Public Pensions Pour More Money Into Private Equity

Private equity allocations made up more than a quarter of mandates awarded by pension funds in 2018, according to eVestment.

John Taggart/Bloomberg

John Taggart/Bloomberg

Public pension plans continued to build up their private equity portfolios last year, new data from eVestment show.

Private equity mandates accounted for 27 percent of new allocations made by U.S. and U.K. pension funds in 2018, an uptick from 25 percent last year, according to the institutional investment analytics firm. On an absolute basis, mandates awarded to private equity firms increased dramatically year-over-year, from a total of 580 commitments in 2017 to 954 allocations last year.

Overall, eVestment tracked 3,574 new allocations in 2018, a sharp increase from 2,357 mandate awards last year.

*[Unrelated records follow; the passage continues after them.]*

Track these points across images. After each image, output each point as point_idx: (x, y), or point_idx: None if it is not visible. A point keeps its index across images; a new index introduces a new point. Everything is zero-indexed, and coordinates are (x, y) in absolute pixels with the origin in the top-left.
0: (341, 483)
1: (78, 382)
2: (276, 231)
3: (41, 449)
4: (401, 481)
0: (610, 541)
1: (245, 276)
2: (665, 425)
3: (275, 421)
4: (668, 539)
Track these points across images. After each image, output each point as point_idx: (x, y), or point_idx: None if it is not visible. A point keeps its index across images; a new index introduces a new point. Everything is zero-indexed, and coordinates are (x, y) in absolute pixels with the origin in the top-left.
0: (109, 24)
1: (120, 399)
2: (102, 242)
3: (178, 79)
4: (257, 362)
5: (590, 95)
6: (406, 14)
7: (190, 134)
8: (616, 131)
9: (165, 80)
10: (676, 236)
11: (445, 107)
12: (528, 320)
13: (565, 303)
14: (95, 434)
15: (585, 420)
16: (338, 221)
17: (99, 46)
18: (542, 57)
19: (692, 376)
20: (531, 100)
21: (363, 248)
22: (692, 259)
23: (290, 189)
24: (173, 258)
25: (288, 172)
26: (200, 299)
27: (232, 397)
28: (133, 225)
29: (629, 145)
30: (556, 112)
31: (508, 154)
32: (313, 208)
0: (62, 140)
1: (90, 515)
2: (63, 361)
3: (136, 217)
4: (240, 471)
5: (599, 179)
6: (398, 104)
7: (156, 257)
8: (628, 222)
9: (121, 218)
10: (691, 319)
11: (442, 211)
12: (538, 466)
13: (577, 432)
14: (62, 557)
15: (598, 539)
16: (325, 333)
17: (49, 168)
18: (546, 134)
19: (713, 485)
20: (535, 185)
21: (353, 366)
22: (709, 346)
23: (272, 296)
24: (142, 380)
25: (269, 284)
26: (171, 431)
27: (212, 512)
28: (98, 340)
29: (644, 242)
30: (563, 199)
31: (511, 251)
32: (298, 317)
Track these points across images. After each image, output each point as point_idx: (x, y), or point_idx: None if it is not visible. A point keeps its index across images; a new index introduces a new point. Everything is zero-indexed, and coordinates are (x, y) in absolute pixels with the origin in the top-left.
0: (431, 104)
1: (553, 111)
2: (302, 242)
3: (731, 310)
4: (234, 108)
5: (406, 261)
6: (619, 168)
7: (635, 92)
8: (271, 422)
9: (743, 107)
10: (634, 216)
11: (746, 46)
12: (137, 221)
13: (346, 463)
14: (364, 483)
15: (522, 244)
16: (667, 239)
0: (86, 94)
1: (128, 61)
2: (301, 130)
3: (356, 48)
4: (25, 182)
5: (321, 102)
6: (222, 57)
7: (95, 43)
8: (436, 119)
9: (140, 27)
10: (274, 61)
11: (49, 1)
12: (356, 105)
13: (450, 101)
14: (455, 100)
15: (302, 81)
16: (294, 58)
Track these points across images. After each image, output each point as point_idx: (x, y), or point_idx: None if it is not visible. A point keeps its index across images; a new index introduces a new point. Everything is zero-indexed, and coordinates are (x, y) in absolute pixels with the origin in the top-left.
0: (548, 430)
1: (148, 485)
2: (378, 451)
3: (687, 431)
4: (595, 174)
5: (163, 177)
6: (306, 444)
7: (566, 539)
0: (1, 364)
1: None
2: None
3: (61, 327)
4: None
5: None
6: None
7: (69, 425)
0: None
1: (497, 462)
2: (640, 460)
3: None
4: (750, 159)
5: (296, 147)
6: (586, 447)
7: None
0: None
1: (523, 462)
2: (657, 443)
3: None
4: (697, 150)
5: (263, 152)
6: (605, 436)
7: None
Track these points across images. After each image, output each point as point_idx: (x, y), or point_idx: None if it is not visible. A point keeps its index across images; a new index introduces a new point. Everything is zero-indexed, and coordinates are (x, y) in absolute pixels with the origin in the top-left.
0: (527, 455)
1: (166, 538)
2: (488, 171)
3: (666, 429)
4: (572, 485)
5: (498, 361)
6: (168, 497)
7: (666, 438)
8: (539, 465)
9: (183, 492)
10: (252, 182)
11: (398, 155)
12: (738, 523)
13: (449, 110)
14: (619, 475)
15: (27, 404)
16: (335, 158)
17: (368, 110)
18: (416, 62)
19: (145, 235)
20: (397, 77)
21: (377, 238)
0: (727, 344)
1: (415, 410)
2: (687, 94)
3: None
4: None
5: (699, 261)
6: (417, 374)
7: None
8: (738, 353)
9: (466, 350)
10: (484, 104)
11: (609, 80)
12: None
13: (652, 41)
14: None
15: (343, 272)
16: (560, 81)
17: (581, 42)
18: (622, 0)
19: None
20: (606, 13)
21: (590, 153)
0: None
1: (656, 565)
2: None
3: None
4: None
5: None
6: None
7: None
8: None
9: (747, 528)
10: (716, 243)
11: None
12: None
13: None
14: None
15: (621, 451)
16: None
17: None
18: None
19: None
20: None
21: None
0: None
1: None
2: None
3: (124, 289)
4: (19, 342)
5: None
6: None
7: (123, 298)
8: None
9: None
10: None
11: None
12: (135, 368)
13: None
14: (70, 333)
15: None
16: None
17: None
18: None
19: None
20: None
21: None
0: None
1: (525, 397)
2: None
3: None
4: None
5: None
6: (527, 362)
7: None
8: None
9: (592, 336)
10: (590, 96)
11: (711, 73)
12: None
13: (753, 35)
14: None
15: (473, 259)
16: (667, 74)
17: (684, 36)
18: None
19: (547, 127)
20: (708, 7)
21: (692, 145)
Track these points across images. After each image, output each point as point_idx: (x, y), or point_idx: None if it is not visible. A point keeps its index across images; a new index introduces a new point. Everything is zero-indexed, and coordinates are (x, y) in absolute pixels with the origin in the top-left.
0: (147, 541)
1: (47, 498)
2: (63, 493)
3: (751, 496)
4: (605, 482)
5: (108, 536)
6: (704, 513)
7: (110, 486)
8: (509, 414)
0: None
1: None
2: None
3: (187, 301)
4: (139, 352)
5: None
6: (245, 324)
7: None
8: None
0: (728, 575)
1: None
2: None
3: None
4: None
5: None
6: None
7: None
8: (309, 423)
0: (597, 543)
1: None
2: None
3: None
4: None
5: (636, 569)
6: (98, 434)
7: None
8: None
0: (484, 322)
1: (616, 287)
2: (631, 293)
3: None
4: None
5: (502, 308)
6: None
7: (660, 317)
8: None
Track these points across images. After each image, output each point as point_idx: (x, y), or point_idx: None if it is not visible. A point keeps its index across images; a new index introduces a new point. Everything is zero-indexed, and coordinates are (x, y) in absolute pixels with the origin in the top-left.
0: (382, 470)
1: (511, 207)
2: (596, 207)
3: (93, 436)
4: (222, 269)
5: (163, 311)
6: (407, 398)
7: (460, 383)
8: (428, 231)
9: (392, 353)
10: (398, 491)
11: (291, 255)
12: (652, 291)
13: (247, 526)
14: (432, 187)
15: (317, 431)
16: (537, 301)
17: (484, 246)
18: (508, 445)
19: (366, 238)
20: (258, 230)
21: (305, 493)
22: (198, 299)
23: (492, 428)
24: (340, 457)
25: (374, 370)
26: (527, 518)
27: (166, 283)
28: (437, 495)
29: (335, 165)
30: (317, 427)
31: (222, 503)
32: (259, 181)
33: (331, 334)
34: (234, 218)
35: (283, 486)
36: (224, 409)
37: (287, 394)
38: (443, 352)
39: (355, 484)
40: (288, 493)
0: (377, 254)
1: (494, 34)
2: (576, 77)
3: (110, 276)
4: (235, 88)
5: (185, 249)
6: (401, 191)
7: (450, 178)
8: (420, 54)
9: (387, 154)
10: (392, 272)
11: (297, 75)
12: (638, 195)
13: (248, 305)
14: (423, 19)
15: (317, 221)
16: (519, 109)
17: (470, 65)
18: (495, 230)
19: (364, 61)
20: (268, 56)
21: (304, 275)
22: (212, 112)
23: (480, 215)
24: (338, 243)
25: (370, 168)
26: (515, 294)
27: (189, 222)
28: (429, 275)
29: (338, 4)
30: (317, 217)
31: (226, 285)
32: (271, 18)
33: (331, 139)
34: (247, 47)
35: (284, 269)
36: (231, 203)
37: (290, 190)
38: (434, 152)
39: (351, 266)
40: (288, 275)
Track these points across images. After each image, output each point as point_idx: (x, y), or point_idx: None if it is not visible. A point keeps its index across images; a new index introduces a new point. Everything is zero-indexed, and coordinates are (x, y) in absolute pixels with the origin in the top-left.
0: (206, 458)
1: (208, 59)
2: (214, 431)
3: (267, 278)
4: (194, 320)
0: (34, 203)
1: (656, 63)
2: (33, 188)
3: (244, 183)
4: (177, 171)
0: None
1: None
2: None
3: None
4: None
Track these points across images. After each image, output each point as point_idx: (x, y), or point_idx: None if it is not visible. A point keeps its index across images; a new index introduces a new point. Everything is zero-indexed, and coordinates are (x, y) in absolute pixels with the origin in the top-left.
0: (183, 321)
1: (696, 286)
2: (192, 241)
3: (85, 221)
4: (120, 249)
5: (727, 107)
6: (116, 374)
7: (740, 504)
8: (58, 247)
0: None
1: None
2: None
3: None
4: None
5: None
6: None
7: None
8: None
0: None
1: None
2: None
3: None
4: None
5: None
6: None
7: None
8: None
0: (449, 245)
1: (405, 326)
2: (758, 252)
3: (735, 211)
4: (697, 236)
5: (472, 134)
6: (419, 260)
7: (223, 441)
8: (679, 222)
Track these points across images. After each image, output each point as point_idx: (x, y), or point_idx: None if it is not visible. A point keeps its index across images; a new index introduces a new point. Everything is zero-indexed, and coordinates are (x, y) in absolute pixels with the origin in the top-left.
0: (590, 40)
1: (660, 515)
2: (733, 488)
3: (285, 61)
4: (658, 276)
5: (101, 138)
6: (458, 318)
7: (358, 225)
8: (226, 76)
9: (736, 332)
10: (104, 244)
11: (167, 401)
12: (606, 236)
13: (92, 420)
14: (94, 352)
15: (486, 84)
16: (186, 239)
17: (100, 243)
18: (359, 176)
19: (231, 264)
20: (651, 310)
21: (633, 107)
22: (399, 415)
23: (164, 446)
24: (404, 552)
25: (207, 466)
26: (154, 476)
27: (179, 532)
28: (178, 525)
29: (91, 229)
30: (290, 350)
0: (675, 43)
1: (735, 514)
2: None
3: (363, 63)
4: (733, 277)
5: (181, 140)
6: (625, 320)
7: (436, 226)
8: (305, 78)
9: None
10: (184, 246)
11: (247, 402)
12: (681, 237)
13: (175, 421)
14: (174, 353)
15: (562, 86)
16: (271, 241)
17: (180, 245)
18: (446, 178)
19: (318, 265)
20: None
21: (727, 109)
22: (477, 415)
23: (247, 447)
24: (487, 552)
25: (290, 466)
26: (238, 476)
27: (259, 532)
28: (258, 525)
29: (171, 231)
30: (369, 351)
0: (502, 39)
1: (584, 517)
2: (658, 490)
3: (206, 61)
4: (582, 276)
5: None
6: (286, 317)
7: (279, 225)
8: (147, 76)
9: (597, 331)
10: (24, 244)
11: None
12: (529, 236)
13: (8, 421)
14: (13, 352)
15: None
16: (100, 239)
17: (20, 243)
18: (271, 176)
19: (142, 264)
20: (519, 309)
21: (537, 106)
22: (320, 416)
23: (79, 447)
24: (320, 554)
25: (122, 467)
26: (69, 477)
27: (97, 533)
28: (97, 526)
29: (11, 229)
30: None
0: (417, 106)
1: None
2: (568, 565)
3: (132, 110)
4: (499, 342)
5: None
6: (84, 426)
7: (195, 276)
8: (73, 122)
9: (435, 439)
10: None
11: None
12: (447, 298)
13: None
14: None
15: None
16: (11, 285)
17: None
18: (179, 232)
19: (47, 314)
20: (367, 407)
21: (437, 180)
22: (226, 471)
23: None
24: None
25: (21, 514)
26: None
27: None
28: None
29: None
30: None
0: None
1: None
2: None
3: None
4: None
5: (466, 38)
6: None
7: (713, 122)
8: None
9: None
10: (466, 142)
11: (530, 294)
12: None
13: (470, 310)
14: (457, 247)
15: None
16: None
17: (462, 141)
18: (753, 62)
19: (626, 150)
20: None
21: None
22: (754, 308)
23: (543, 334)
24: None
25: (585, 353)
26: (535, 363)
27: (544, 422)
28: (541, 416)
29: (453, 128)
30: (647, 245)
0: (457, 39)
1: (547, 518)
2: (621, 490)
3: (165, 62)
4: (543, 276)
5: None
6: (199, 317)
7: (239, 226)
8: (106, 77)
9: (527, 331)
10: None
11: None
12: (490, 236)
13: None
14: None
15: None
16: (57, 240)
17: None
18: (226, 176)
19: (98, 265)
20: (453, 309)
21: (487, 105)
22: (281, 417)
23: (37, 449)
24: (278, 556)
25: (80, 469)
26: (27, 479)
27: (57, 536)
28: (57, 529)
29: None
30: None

The surge in allocations led to an increase in mandate awards to all types of managers on an absolute basis, even as the proportion of new allocations to each asset class remained relatively unchanged. Investments in direct real estate and fixed income grew slightly on a relative basis – each increasing from 13 percent of all new allocations to 14 percent – while the percentage of mandates awarded to public equity and private debt managers each fell by one percentage point to 20 percent and 8 percent, respectively. The proportion of mandates awarded to real assets managers, meanwhile, remained fixed at 8 percent.

The biggest losers were hedge funds and multi-asset managers, who saw their portion of the mandates awarded by public pensions fall from 11 percent to 9 percent – even as the total number improved from 248 commitments to 337 new allocations.

[II Deep Dive: Mega Funds Lead Private Capital Fundraising]

The allocation data recorded by eVestment reflect the ongoing appetite for private markets – and lost faith in hedge funds – demonstrated by public pensions and other institutional allocators over the last few years. Last year, private capital managers raised $757 billion across strategies such as private equity and real estate, following a record $925 billion fundraise in 2017, according to Preqin data.

It’s not all good news for private capital managers: According to eVestment, the continued flow of public pension dollars into private assets is putting pressure on managers to provide a higher level of transparency than they were previously used to.

“Public pensions have a variety of stakeholders to whom they are accountable when making investments,” said John Molesphini, eVestment’s global director of insights. “As a result, private markets and other alternative managers looking to win public plan assets increasingly need to comply with transparency and disclosure standards they may be less familiar with to win these mandates.”

As of this month, there were 5,147 private capital funds in market seeking to raise over $1.6 trillion from investors, according to Preqin.